I recently visited the Coupeville Farmers Market. Located in the open field behind the Coupeville library, it was nice to see a variety of booths — even better to see a steady stream of people coming and going.
The Coupeville Farmers Market, which operates 10 a.m. to 2 p.m. Saturdays, is in its 35th year.
My first introduction to island farmers markets was years ago after Oak Harbor launched its own in a field adjacent to the chamber office.
Nearly every week, on my way home from work, I went to the market, which was modest at the time, but always fun. Going from stand to stand, I would buy small potatoes, onions, yellow squash and zucchini. That night, I would combine and saute everything in garlic and butter.

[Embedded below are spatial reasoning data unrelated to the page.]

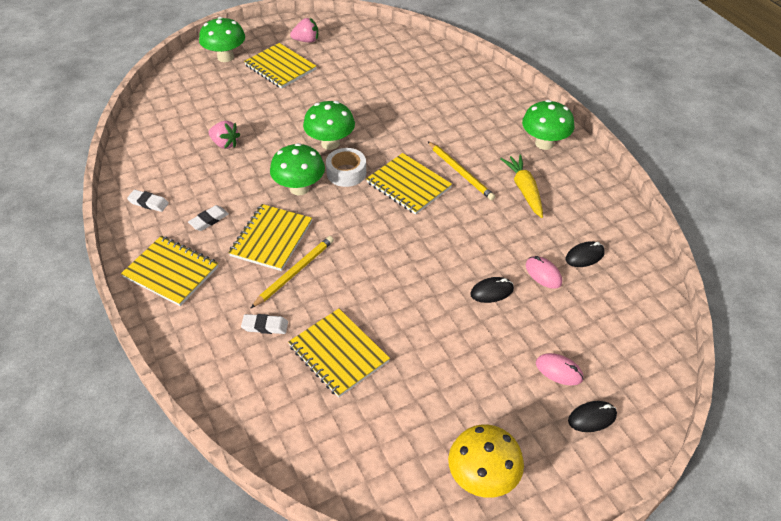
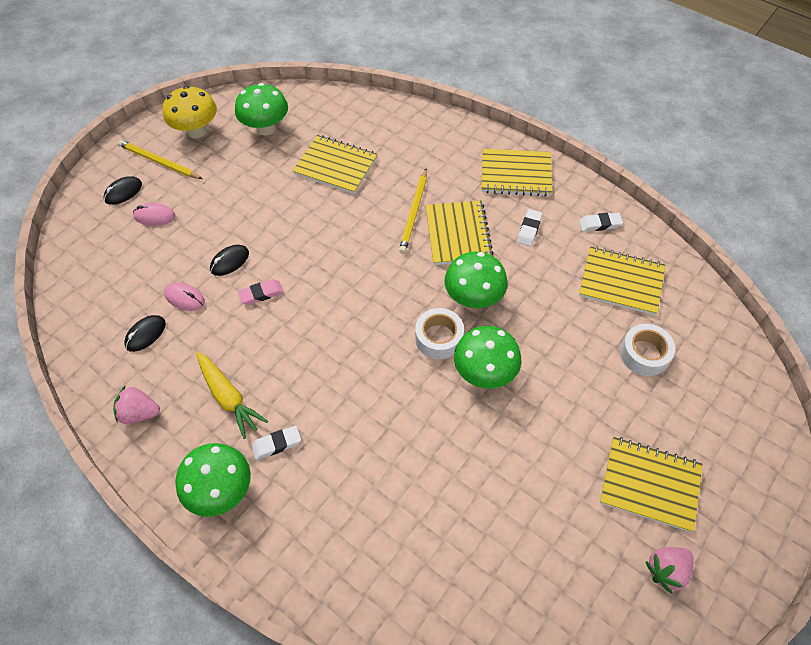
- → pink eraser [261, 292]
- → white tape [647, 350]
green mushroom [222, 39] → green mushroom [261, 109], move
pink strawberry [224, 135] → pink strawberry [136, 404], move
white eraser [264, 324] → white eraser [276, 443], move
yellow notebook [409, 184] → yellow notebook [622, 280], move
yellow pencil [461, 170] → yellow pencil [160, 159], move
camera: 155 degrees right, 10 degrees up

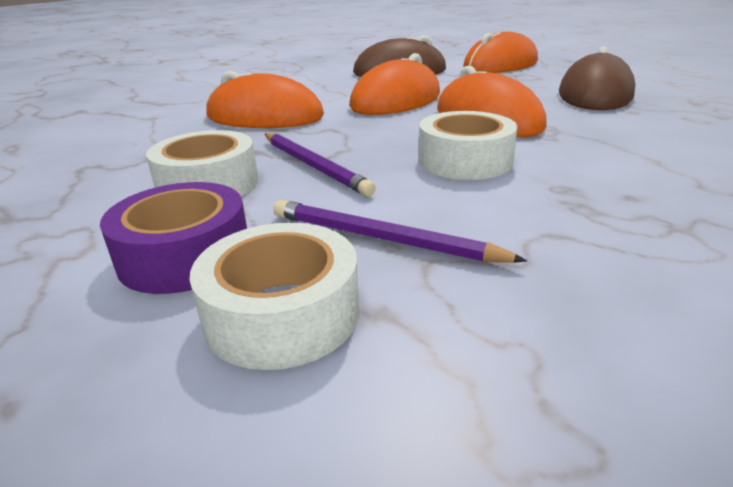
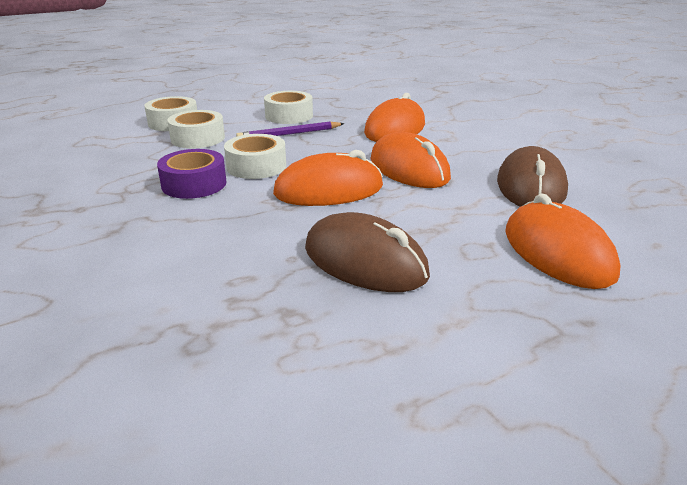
purple tape [173, 238] → purple tape [192, 174], move
purple pencil [400, 231] → white tape [196, 129]
camera: 105 degrees right, 0 degrees up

Super simple, super delicious.
That was a routine I missed after I left the island 13 years ago. Shopping the local farmers markets was among the things I looked forward to doing again after returning here.
The Oak Harbor Public Market, which is still located adjacent to the chamber off of State Highway 20, operates 4 p.m. through 7 p.m. Thursdays from June through September. I’m looking forward to seeing how it’s evolved.
I was never a person who worried about organic versus nonorganic, but as you hear more about genetic modification of our food, read labels that list ingredients that belong in a lab and not on our tables, I’ve become increasingly conscientious about what I buy.
Salmon, corn, potatoes and squash are all among the top 10 most genetically-modified foods, according to www.discovery.com
Being a former commercial fisherman, I will not eat farmed salmon. And while I understand the growing challenges farmers face to maximize their crop yields, I don’t want my fruit and vegetables to contain foreign genes.
Most of the vegetables and produce sold in the United States come from large, industrial farms.
By supporting farmers market, however, you are supporting local products grown by local people. You can ask them if their food is free of genetic modifications, which chances are it is. Plus, locally grown has the added bonus of tasting better.